Ao nível dos países ajudados, e, especificamente, de Portugal, as consequências solicitadas têm-se centrado na renegociação dos programas de ajuda (taxas de juro e período de ajustamento/financiamento) e nas medidas de incentivo à despesa, em particular ao investimento.

Quanto às taxas de juro, da parte europeia, os custos de financiamento exigidos aos estados ajudados correspondem aos custos da emissão em mercado. Reduzi-los significaria um custo efetivo, e não meramente contingente como a garantia que agora apõem, para os demais Estados-membros. Do lado do FMI, as condições dos empréstimos não se terão alterado. Porém, a taxa de juro, pelo mecanismo de indexação às taxas de juro de curto prazo de quatro moedas (dólar, euro, libra e iene), é conjunturalmente baixa e renegociar "spreads" com uma plateia vasta de países (mais de 180 participantes no FMI), muitos dos quais com níveis de riqueza substancialmente inferiores aos dos países da periferia europeia (por exemplo, o Paquistão, que tem direitos de voto similares a Portugal no FMI, apresenta um PIB per capita cerca de 10 vezes inferior a Portugal), afigura-se complicado.

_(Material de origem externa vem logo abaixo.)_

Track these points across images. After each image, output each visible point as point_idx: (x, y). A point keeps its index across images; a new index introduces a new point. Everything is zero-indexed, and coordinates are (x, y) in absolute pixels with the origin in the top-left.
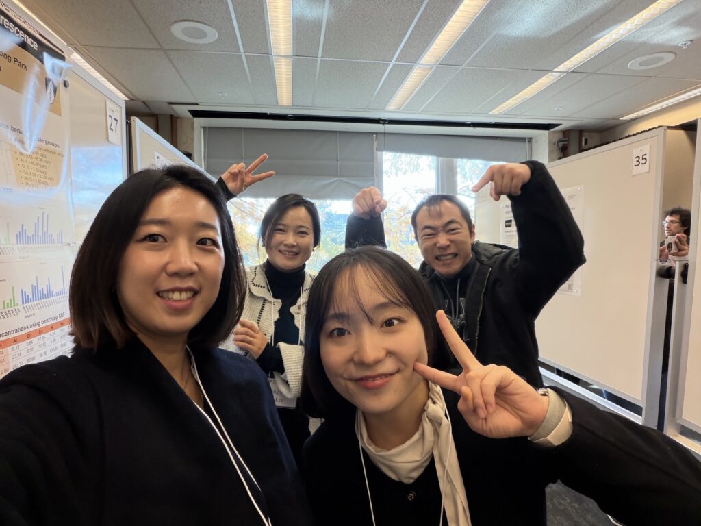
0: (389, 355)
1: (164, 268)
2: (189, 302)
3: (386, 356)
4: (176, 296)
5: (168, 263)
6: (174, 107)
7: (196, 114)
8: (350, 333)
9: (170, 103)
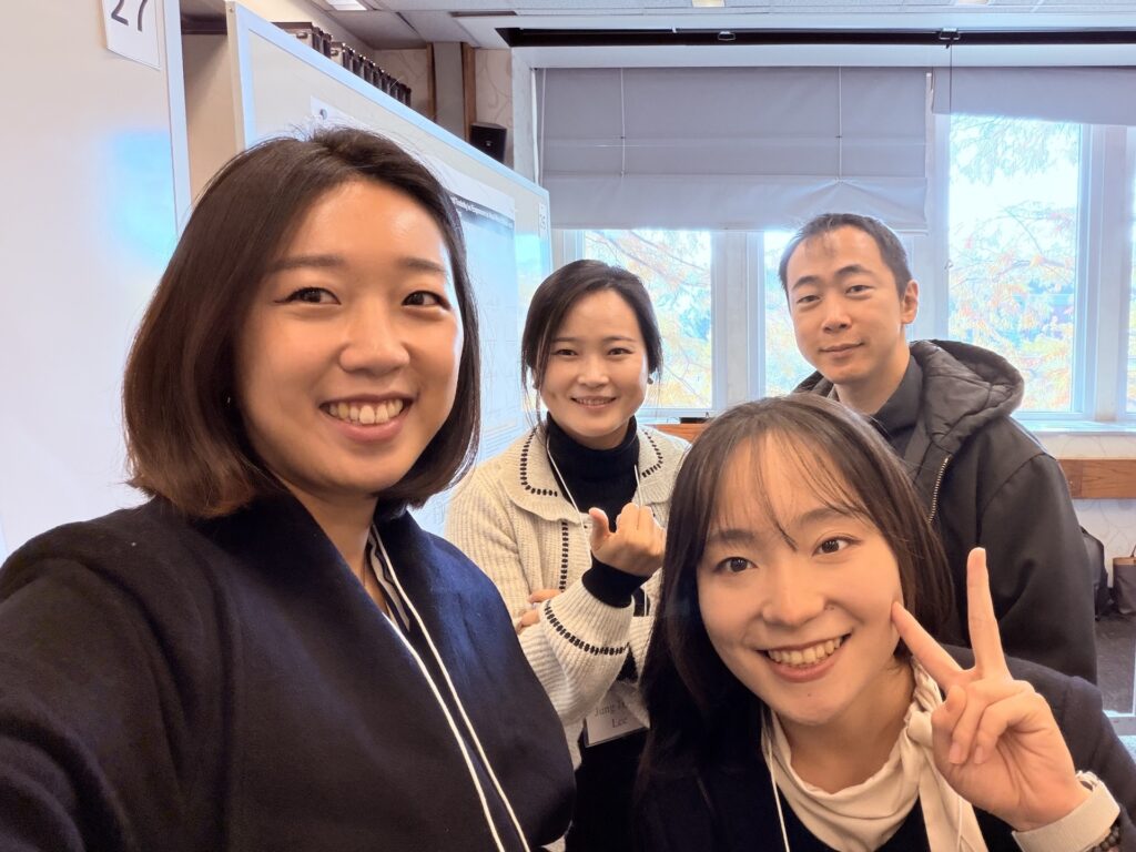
0: (830, 606)
1: (335, 358)
2: (393, 424)
3: (825, 608)
4: (367, 413)
5: (343, 348)
6: (465, 21)
7: (516, 37)
8: (755, 566)
9: (456, 14)
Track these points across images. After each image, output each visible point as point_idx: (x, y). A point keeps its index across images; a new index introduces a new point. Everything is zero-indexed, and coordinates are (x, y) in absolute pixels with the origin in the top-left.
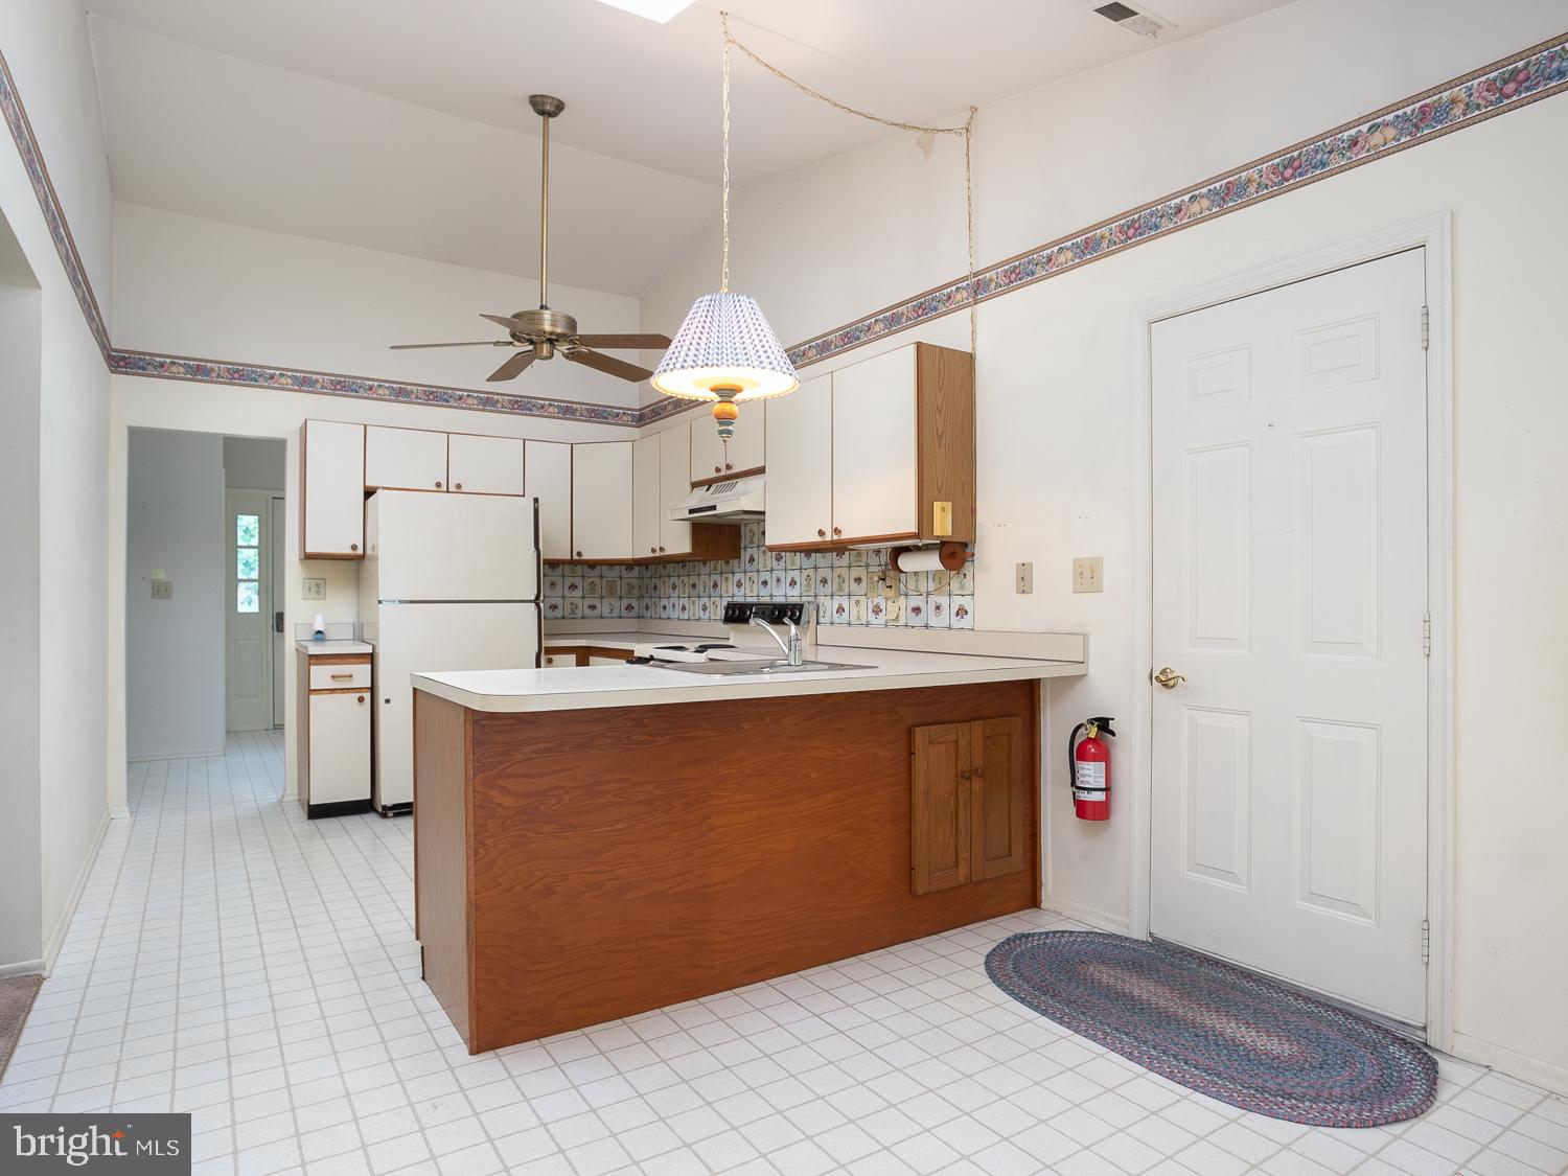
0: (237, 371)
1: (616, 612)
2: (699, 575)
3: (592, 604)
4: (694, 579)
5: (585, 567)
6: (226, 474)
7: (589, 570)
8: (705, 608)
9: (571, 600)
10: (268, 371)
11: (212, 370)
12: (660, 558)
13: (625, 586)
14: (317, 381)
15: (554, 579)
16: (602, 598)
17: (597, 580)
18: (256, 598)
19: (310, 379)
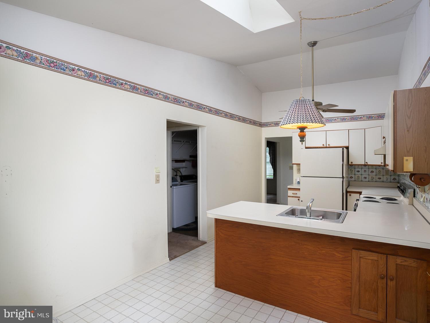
3: (379, 177)
9: (372, 176)
15: (365, 169)
16: (383, 175)
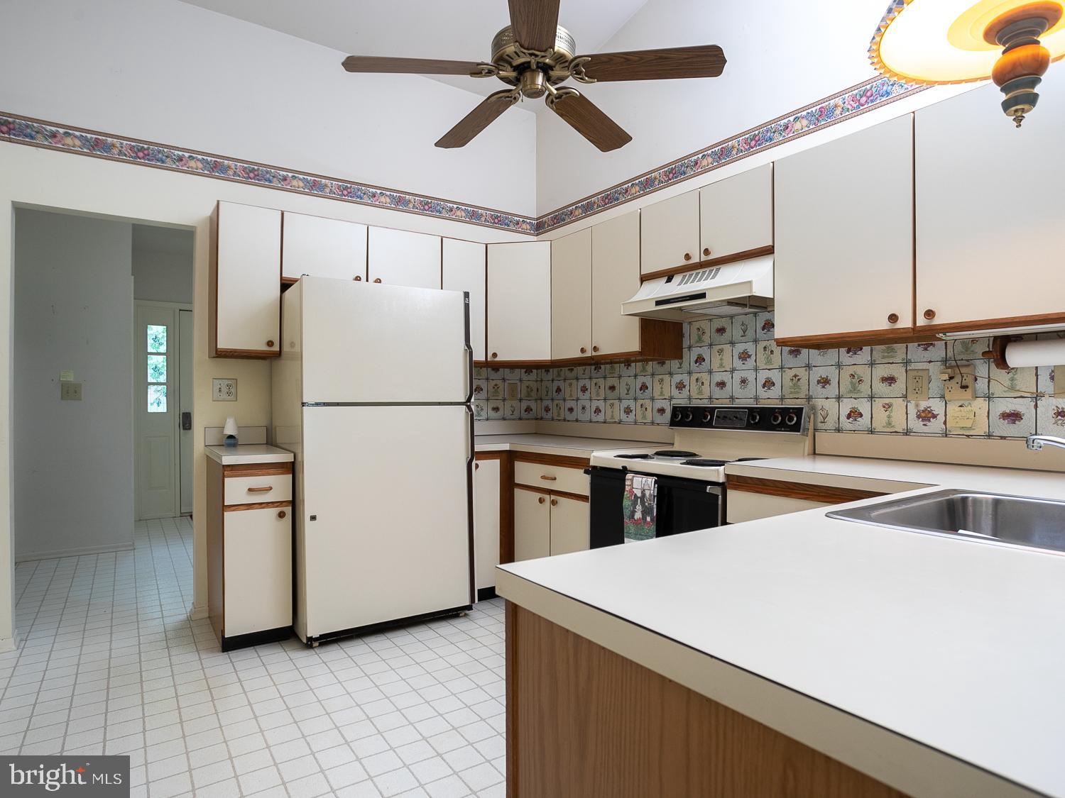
0: (142, 149)
1: (517, 414)
2: (620, 377)
3: (495, 406)
4: (610, 382)
5: (489, 369)
6: (135, 282)
7: (493, 372)
8: (628, 411)
10: (176, 152)
11: (113, 145)
12: (592, 358)
13: (524, 387)
14: (229, 167)
16: (504, 400)
17: (500, 383)
18: (164, 399)
19: (222, 165)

Não ocorreram alterações quanto ao período de ajustamento do programa e do financiamento oficial que o acompanha, mas, no período 2012/2013, as comparticipações da UE no co-financiamento de projetos europeus dirigidas a Portugal aumentaram em média em 2 mil milhões de euros e as cimeiras europeias mais recentes concederam aval político a políticas de investimento mais agressivas por parte de instituições supranacionais europeias como o BEI. No retorno ao mercado, o BCE poderá constituir parte importante da procura.

Quanto às políticas de incentivo à despesa, nomeadamente de investimento, como a última década demonstrou, o problema não residiu na quantidade, mas na qualidade. Em termos relativos, a taxa de investimento em Portugal, medida em relação ao PIB, ainda é muito semelhante à da média da área do euro (17% em Portugal contra 19% na AE17, estimativas 2012). No caso do consumo, Portugal regista níveis muito superiores (66% contra 57%). Ora, ser capaz de satisfazer as necessidades de financiamento regulares da economia constitui elemento importante para a sustentabilidade da dívida externa portuguesa, objetivo que, no curto prazo, limita as opções por medidas do lado da despesa.

A iniciativa do FMI reforça a perceção do problema da austeridade simultânea e confere-lhe um estatuto superior nos fóruns de política global, o que é positivo. Mas, das implicações para Portugal, parece resultar sobretudo um argumento, de peso, para influenciar práticas de terceiros, mas não tanto para um apartamento significativo de uma política que vise o equilíbrio das contas públicas a prazo.